The radical or total prostatectomy is in fact a radical prostato-vesiculectomy.
The intervention indeed consists in removing all the prostate and the seminal vesicles.
The extent of the excision is indicated on the drawing opposite to the left by the organs of purple color.
Vas deferens are cut.
The dissection technique for the apex of the prostate respects the urinary striated sphincter during the section of the urethra, to preserve continence.
At the end of this dissection, there is a discontinuity between bladder and urethra. The bladder has to come down like a parachute on the urethra to reconstitute the route of the urinary flow.
The bladder was widely freed by the dissection and we can face both organs without any excessive tension.

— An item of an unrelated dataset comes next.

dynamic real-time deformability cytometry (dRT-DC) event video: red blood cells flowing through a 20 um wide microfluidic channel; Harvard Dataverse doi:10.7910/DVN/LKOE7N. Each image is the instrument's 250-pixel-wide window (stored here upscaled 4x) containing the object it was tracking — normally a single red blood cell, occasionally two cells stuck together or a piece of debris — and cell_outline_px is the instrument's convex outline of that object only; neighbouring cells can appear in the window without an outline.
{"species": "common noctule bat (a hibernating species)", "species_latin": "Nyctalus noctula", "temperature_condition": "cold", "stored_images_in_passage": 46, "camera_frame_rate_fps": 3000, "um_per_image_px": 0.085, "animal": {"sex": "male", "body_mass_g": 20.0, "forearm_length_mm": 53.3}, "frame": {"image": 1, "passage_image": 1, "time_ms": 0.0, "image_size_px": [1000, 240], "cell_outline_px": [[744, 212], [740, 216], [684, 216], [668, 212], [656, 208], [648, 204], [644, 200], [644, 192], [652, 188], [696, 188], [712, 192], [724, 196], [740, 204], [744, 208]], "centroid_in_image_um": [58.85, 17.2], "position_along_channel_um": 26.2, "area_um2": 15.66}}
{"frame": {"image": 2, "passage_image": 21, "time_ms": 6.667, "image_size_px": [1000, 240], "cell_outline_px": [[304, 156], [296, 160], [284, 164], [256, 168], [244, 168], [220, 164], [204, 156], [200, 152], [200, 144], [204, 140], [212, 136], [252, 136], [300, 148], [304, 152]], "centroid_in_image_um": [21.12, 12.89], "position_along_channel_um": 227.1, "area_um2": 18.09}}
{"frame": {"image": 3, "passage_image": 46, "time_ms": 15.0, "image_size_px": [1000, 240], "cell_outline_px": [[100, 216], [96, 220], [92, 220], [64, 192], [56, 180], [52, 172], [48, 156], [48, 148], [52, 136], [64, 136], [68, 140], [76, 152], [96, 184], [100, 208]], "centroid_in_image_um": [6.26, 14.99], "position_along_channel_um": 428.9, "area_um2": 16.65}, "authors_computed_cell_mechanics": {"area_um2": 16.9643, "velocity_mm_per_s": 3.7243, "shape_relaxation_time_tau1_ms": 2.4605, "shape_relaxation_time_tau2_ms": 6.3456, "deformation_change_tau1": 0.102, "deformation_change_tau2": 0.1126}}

After the withdrawal of the prostate, the bladder neck, preserved during the dissection of the base of the prostate or reconstituted, is directly stitched to the canal of the urethra to constitute a delicate Bladder-to-Urethra anastomosis.
This anastomosis is manually performed by the surgeon by means of absorbable surgical sutures, on a bladder indwelling catheter which allows the sutures to heal “dry”.
Urine should not get through the stitches of this suture and it is the catheter that drains all the urinary flow from the bladder to prevent this.
The surgeon controls and confirms the waterproofness of his anastomosis with a test during the intervention. He fills the bladder through the urinary catheter set up in place at the end of his suture.
In certain cases, in particular if the rate of PSA is above 10 ng / ml or if the scanner (TDM) or the MRI suspect that the pelvic lymph nodes are pathological, they are also removed during the same intervention to be later analyzed.
A pelvic lymphadenectomy is then realized to supplement the prostate ablation.